Les époux PAUL vous consultent sur les ponts suivants qui concernent leur situation fiscale ou elles des sociétés dans lesquelles ils ont des intérêts.



Monsieur David PAUL est dirigeant majoritaire d’une société par action simplifiée (ci-après la SAS) dont l’objet social concerne le secteur pharmaceutique. La SAS vient d’obtenir une autorisation de mise sur le marché d’un nouveau médicament. Conformément au Code de la santé publique, cette autorisation est donnée pour 5 ans et est susceptible d’être renouvelée. A s’en tenir aux usages de la profession, Monsieur Paul pense que la SAS tirera profit de ce médicament pendant 12 ans vraisemblablement.

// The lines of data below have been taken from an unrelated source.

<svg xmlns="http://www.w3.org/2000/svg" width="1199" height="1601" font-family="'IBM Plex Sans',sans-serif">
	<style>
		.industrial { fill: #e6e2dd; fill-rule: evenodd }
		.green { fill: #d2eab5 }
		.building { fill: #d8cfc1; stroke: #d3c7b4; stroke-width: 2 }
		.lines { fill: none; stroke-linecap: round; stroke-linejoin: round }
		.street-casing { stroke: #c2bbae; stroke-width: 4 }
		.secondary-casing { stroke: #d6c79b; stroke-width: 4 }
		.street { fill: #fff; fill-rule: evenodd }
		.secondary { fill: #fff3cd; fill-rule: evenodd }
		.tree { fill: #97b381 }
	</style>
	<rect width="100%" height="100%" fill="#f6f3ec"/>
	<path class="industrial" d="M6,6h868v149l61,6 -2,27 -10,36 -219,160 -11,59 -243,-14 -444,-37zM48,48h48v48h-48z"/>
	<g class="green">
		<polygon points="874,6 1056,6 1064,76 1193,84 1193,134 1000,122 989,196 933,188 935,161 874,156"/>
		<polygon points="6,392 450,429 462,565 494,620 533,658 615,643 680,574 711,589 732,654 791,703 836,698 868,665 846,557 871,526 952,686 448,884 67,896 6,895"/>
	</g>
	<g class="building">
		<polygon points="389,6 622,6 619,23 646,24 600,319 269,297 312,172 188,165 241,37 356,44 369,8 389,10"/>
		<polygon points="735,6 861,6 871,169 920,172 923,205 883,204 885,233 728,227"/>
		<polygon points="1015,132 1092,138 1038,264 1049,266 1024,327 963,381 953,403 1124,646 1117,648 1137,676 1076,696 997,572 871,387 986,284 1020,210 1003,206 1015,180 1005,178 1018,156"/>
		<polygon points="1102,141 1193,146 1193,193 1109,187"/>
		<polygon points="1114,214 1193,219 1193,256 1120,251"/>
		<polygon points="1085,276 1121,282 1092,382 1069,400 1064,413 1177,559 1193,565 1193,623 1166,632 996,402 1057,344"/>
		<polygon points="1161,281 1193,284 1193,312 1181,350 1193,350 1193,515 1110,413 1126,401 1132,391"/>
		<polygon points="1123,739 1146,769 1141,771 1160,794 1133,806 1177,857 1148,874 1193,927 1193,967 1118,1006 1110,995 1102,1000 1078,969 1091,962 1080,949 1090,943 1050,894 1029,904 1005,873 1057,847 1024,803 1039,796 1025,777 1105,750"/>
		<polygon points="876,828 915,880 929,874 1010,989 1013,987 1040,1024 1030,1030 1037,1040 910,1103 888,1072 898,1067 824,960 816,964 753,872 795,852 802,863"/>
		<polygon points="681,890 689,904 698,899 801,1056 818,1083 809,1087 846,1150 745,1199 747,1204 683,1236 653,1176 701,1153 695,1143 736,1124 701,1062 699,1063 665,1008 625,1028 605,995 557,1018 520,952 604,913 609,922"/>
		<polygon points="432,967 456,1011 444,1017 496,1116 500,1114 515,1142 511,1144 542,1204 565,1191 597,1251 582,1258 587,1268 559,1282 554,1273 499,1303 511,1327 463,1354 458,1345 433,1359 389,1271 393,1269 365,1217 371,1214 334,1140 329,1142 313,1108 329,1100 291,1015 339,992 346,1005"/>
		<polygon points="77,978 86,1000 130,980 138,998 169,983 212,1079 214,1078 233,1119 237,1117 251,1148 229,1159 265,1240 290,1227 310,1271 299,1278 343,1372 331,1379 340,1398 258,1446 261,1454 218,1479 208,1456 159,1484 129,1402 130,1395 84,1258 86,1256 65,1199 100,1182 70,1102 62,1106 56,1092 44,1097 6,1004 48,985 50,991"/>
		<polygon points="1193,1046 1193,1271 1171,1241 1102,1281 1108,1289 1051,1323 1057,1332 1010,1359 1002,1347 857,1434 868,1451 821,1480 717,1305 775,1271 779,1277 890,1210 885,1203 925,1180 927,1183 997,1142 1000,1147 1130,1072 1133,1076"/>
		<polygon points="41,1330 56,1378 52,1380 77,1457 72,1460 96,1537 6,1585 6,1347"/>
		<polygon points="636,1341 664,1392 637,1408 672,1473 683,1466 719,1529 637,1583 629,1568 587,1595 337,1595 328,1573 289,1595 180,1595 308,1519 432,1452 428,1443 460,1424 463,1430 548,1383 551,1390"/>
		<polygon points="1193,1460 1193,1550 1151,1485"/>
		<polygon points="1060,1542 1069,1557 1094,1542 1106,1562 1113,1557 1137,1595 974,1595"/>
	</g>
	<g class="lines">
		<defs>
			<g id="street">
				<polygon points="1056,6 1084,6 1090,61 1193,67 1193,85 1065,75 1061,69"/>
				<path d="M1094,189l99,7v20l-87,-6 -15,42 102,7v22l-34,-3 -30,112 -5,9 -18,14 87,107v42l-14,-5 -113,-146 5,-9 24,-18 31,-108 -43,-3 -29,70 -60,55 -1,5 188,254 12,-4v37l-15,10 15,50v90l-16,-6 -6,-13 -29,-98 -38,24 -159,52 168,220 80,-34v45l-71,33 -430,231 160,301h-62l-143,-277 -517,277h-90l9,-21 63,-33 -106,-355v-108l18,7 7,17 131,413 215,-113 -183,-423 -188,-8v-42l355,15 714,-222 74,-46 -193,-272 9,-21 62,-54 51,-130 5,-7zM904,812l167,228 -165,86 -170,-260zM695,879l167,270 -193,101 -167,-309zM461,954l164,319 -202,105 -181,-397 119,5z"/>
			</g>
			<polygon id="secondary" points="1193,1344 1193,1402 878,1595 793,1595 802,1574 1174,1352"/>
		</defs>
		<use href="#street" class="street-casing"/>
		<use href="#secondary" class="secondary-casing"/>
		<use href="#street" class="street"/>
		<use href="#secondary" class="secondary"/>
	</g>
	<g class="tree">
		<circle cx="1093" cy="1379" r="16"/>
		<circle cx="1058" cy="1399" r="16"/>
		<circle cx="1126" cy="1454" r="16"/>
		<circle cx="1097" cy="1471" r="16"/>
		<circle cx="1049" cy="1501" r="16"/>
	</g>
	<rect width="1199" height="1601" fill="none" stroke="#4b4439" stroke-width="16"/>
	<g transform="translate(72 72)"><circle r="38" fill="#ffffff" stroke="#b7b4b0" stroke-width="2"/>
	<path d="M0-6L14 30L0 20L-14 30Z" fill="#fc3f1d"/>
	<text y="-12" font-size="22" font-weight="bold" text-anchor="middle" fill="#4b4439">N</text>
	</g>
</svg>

La SAS a par ailleurs conclu un contrat avec un laboratoire pour l’exploitation pendant 7 ans au minimum, d’un brevet portant sur des produits pharmaceutiques, contrat qui prévoit le versement de redevances par la SAS en fonction du chiffre d’affaires réalisé, avec un minimum annuel. Enfin, la SAS a conclu avec ce même laboratoire un contrat, par lequel elle a accepté de diffuser, en même temps que ses propres produits, une plaquette qui vante certains produits du laboratoire, moyennant le reversement de ce dernier à la SAS d’un petit pourcentage du montant des ventes qu’il a réalisées sur les produits figurants sur la plaquette. Ce second contrat a été conclu pour une durée indéterminée, et une des clauses prévoit que le contrat peut être résilié à tout moment par chacune des parties, sous réserve du respect d’un préavis de deux mois.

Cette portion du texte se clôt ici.